**Task directions:**
I'd like the entries reproduced exactly, with the images omitted.

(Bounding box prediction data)
--

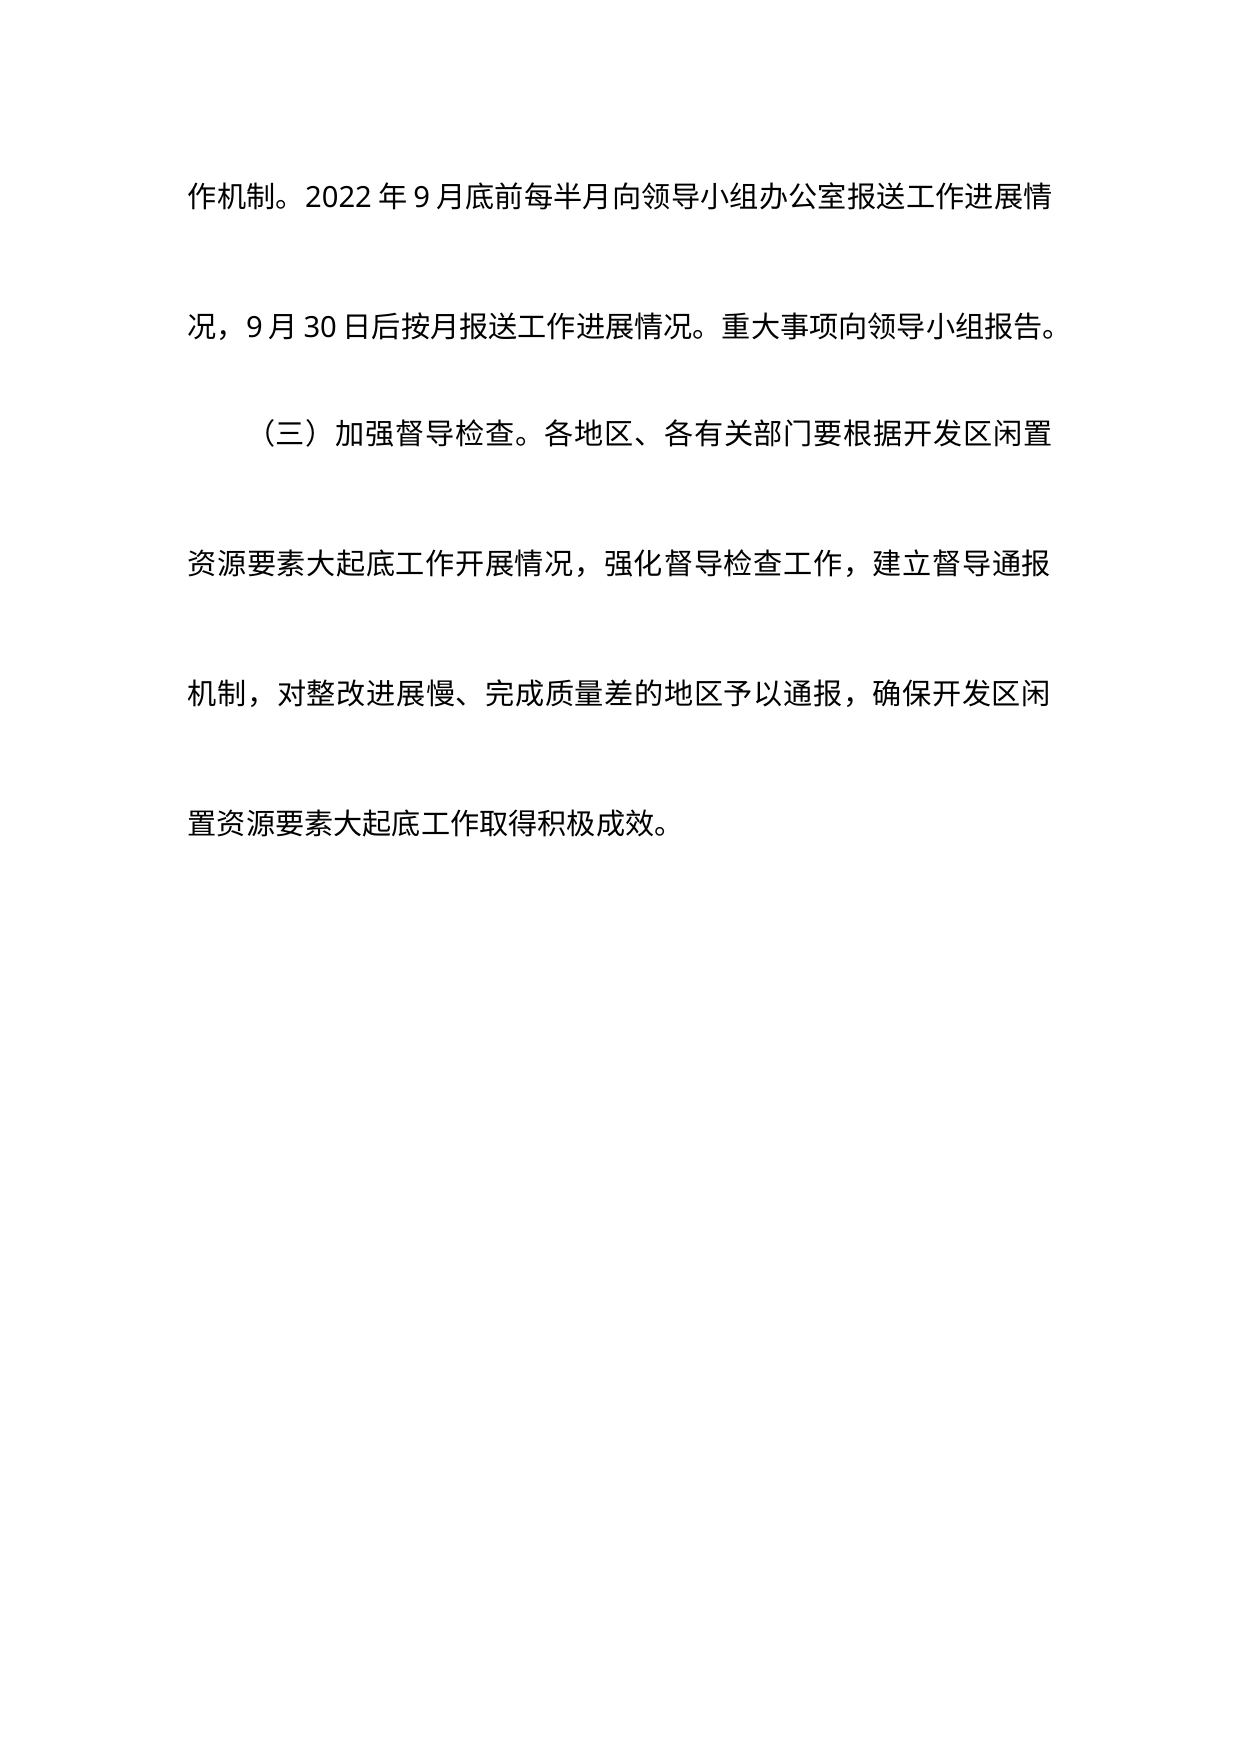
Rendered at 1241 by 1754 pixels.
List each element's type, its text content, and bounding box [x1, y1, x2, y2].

text （三）加强督导检查。各地区、各有关部门要根据开发区闲置资源要素大起底工作开展情况，强化督导检查工作，建立督导通报机制，对整改进展慢、完成质量差的地区予以通报，确保开发区闲置资源要素大起底工作取得积极成效。 [187, 399, 1053, 854]
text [187, 162, 1053, 357]
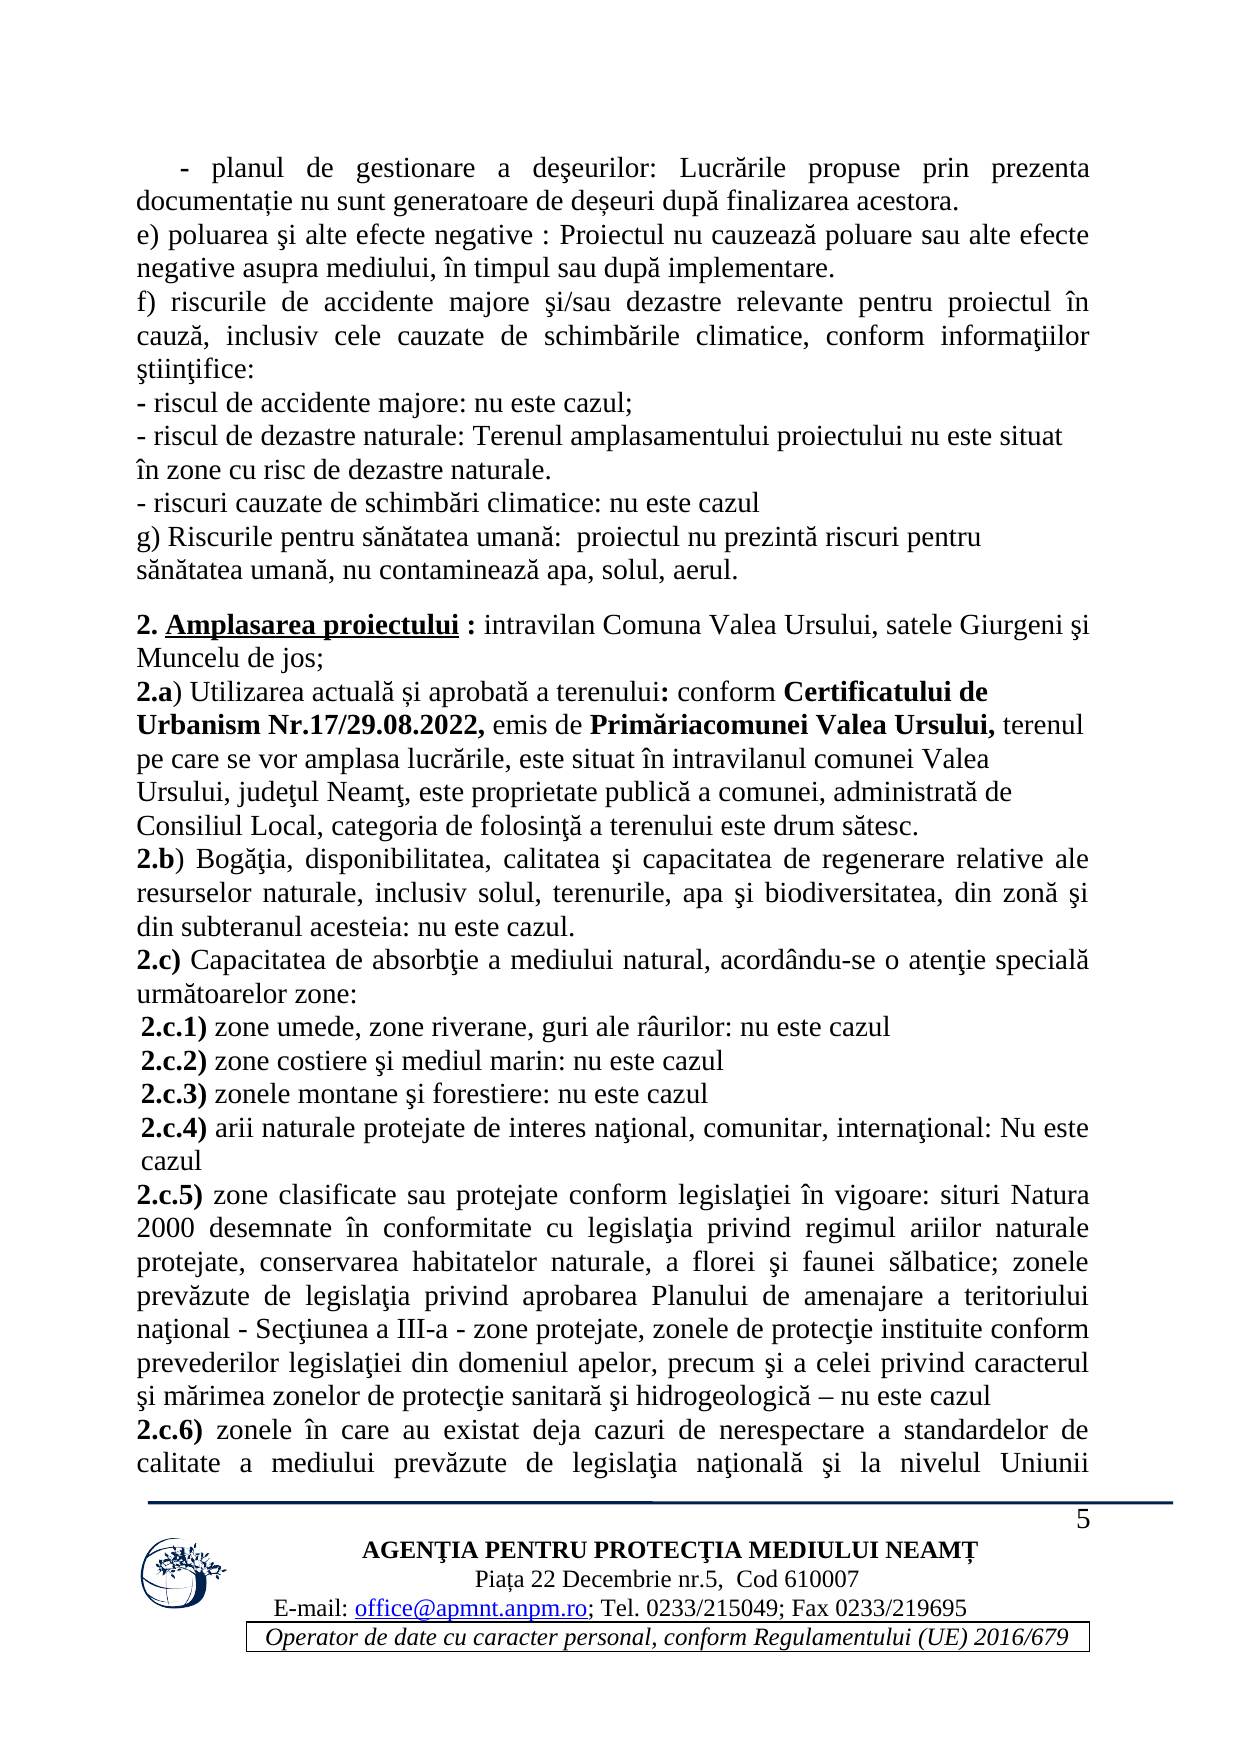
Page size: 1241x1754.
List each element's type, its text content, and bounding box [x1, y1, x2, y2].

--

**Response area:**
Rendered at 1241 by 1754 pixels.
List each element's type, its text content, and bounding box [x1, y1, x2, y2].

text （三）加强督导检查。各地区、各有关部门要根据开发区闲置资源要素大起底工作开展情况，强化督导检查工作，建立督导通报机制，对整改进展慢、完成质量差的地区予以通报，确保开发区闲置资源要素大起底工作取得积极成效。 [187, 399, 1053, 854]
text [187, 162, 1053, 357]
Page size: 1241x1754.
List each element's type, its text content, and bounding box [x1, y1, x2, y2].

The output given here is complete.